**Okuma Metni**
━━━━━━━━━━

Kol, omuz gibi uzuvların milimetrik farklarla ofsayt olarak değerlendirilmesi, futbolun ruhuna aykırıdır. Net bir avantaj sağlamayan, çıplak gözle görülemeyen ofsaytlar için saçma sapan çekilen son Ümraniye maçında olduğu gibi bazen de hiç çekilemeyen ofsayt çizgileriyle gasp edilen puanlar, çalınan emekler bu sistemin hakemlerini baş şüpheli duruma sokarken sistemi de sorgulatıyor. Çoğu stadyumda yeterli kamera bulunamadığından ofsayt çizgisi bile çizilemiyor. Yeterince kameraya ve farklı açıya sahip olunamadan sağlıklı bir ofsayt kararı nasıl alınabilir? Büyük maçlarda süper ligde 24 kamera ile sistem donatılırken örneğin Vanspor maçlarında sadece 5 kamera ile nasıl doğru ofsayt tespiti yapılabilir?
Ayrıca VAR standartlarının yakalanamamasındaki sebeplerden biri de başarısız olduğu düşünülerek dinlendirilen veya sahada görev verilmeyen çok sayıda hakemin VAR hakemi olarak görev yaptırılmasından da kaynaklanıyor. Yani adam zaten sahada yorum hatası yapıyorken bu hakem müsveddelerini VAR’da oturtursan sonuçları da böyle can yakıcı ve şaibeli olur. Belki de kasten veya işlerine gelen bu olduğu için ‘‘bırak yanlış yapsın, kaos devam etsin böylece MHK beslensin’’ diye buna zemin hazırlanıyor. Ayrıca VAR uygulamasının psikolojik ve sosyolojik yönleri de dikkate alınmıyor. Çünkü futbolun en güzel en coşkulu yanı olan gol sevinci ya hiç yaşanamıyor, ya boşa seviniliyor ya da bu sevinç yarıda kalıyor. Bu kararlardan kaynaklanan şoklar nedeniyle futbolcular bazen bir süre kendilerine gelemiyor.
Vanspor’un golcüsü Cedric’in bu sezon tam 5 golü VAR tarafından iptal edildi. Onun yerinde olmak istemezdim doğrusu. Belki de şu an gol krallığında yarışıp, maddi değerini katlayacakken büyük bir öz güven ve hayal kırıklığı yaşıyor iç dünyasında.

━━━━━━━━━━

**Çıkarılan Bilgiler**
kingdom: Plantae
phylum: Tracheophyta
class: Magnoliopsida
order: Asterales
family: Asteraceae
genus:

━━━━━━━━━━

**Alıştırma Görevleri**
1. VAR konulu metindeki "Çoğu stadyumda yeterli kamera bulunamadığından ofsayt çizgisi bile çizilemiyor." cümlesini İngilizceye çevirin.
2. VAR konulu metinde "Kol, omuz gibi" sözcüklerinden başlayıp "ofsayt tespiti yapılabilir?" sözcüklerine kadar uzanan bölümün tamamını aynen yazıya geçirin.
Satırlar, VAR konulu metinden bağımsız, ayrı bir malzemedir.

**Görev Yanıtları**
1. Since there are not enough cameras in most stadiums, even the offside line cannot be drawn.

2.
Kol, omuz gibi uzuvların milimetrik farklarla ofsayt olarak değerlendirilmesi, futbolun ruhuna aykırıdır. Net bir avantaj sağlamayan, çıplak gözle görülemeyen ofsaytlar için saçma sapan çekilen son Ümraniye maçında olduğu gibi bazen de hiç çekilemeyen ofsayt çizgileriyle gasp edilen puanlar, çalınan emekler bu sistemin hakemlerini baş şüpheli duruma sokarken sistemi de sorgulatıyor. Çoğu stadyumda yeterli kamera bulunamadığından ofsayt çizgisi bile çizilemiyor. Yeterince kameraya ve farklı açıya sahip olunamadan sağlıklı bir ofsayt kararı nasıl alınabilir? Büyük maçlarda süper ligde 24 kamera ile sistem donatılırken örneğin Vanspor maçlarında sadece 5 kamera ile nasıl doğru ofsayt tespiti yapılabilir?